**Assigned task 1**
From the rows, copy verbatim the lines starting at the one containing "## Configure and" and ending at the one containing "To configure and", with both of those lines included.
-- Text provided follows --
Australian Cattle and Australian Stumpy Tail Cattle Dog
Australian Cattle Dog
The Australian Cattle Dog and Australian Stumpy Tail Cattle Dog were extremely important in the initial settlement of Australia as a colony. Stemming from a cross between the Australian Dingo and an assortment of British herding dogs, these two breeds were originally developed to muster and drive mobs of cattle from remote unfenced outback areas to the sale yards of Sydney. Whether called the 'Blue Heeler', the 'Queensland Heeler', 'the Australian Heeler' or simply 'Bluey', the Australian Cattle Dog and the Stumpy Tail Cattle dog are an iconic part of Australia's history.
The Dingo Influence
Prior to British colonisation of Australia in 1788, there were no domesticated farm animals such as the sheep and cattle. The original inhabitants, the Australian Aborigines, were hunter-gathers that lived off flora and fauna such as kangaroos and other animals indigenous to Australia. When Australia was first occupied by the British the only dog here was the Australian Dingo. Early British settlers were mainly convicts and the officers in charge of them. There was no available knowledge of agriculture or any understanding of this inhospitable dry country with its droughts and flooding rains.
Cur-dog or Smooth Coated bob-tail Collie
But by 1803, there was a Government Herd of cattle in NSW numbering 1,530 but few were killed for food. Some cattle also went to Hobart in Tasmania. Then free settlers were either granted land provided they farmed it for a minimum of five years, or illegally occupied it as squatters. The only sheep or cattle dogs were brought from Britain. These were probably the early Welsh Grey Herding dogs, the Cur-dog or Smooth Coated bob-tail Collie illustrated. These were no doubt crossed with the Dingo. By 1821 the production of acceptable numbers of cattle provided the type of meat the British were accustomed to, so more settlers remained in Australia rather than returning to Britain, or were attracted to emigrate here.
-- Text provided concluded --
-- Supplied material follows --
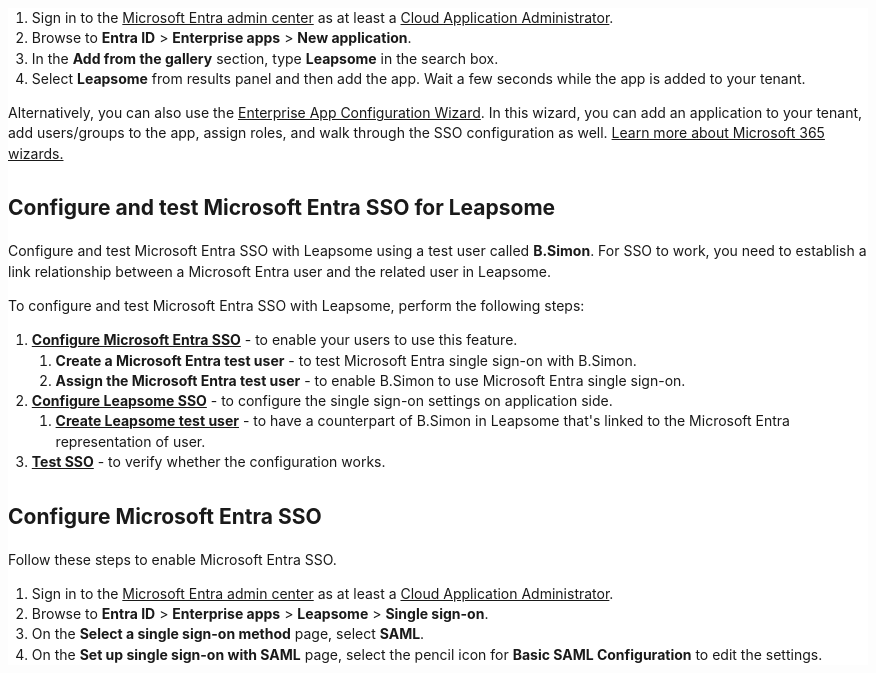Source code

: 1. Sign in to the [Microsoft Entra admin center](https://entra.microsoft.com) as at least a [Cloud Application Administrator](~/identity/role-based-access-control/permissions-reference.md#cloud-application-administrator).
1. Browse to **Entra ID** > **Enterprise apps** > **New application**.
1. In the **Add from the gallery** section, type **Leapsome** in the search box.
1. Select **Leapsome** from results panel and then add the app. Wait a few seconds while the app is added to your tenant.

 Alternatively, you can also use the [Enterprise App Configuration Wizard](https://portal.office.com/AdminPortal/home?Q=Docs#/azureadappintegration). In this wizard, you can add an application to your tenant, add users/groups to the app, assign roles, and walk through the SSO configuration as well. [Learn more about Microsoft 365 wizards.](/microsoft-365/admin/misc/azure-ad-setup-guides)

<a name='configure-and-test-azure-ad-sso-for-leapsome'></a>

## Configure and test Microsoft Entra SSO for Leapsome

Configure and test Microsoft Entra SSO with Leapsome using a test user called **B.Simon**. For SSO to work, you need to establish a link relationship between a Microsoft Entra user and the related user in Leapsome.

To configure and test Microsoft Entra SSO with Leapsome, perform the following steps:

1. **[Configure Microsoft Entra SSO](#configure-azure-ad-sso)** - to enable your users to use this feature.
    1. **Create a Microsoft Entra test user** - to test Microsoft Entra single sign-on with B.Simon.
    1. **Assign the Microsoft Entra test user** - to enable B.Simon to use Microsoft Entra single sign-on.
1. **[Configure Leapsome SSO](#configure-leapsome-sso)** - to configure the single sign-on settings on application side.
    1. **[Create Leapsome test user](#create-leapsome-test-user)** - to have a counterpart of B.Simon in Leapsome that's linked to the Microsoft Entra representation of user.
1. **[Test SSO](#test-sso)** - to verify whether the configuration works.

<a name='configure-azure-ad-sso'></a>

## Configure Microsoft Entra SSO

Follow these steps to enable Microsoft Entra SSO.

1. Sign in to the [Microsoft Entra admin center](https://entra.microsoft.com) as at least a [Cloud Application Administrator](~/identity/role-based-access-control/permissions-reference.md#cloud-application-administrator).
1. Browse to **Entra ID** > **Enterprise apps** > **Leapsome** > **Single sign-on**.
1. On the **Select a single sign-on method** page, select **SAML**.
1. On the **Set up single sign-on with SAML** page, select the pencil icon for **Basic SAML Configuration** to edit the settings.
-- Supplied material concluded --
**Assigned task 2**
According to the text on the Australian Cattle Dog, how many cattle were in the Government Herd in NSW by 1803?

**Exercise output 1**
## Configure and test Microsoft Entra SSO for Leapsome

Configure and test Microsoft Entra SSO with Leapsome using a test user called **B.Simon**. For SSO to work, you need to establish a link relationship between a Microsoft Entra user and the related user in Leapsome.

To configure and test Microsoft Entra SSO with Leapsome, perform the following steps:

**Exercise output 2**
1,530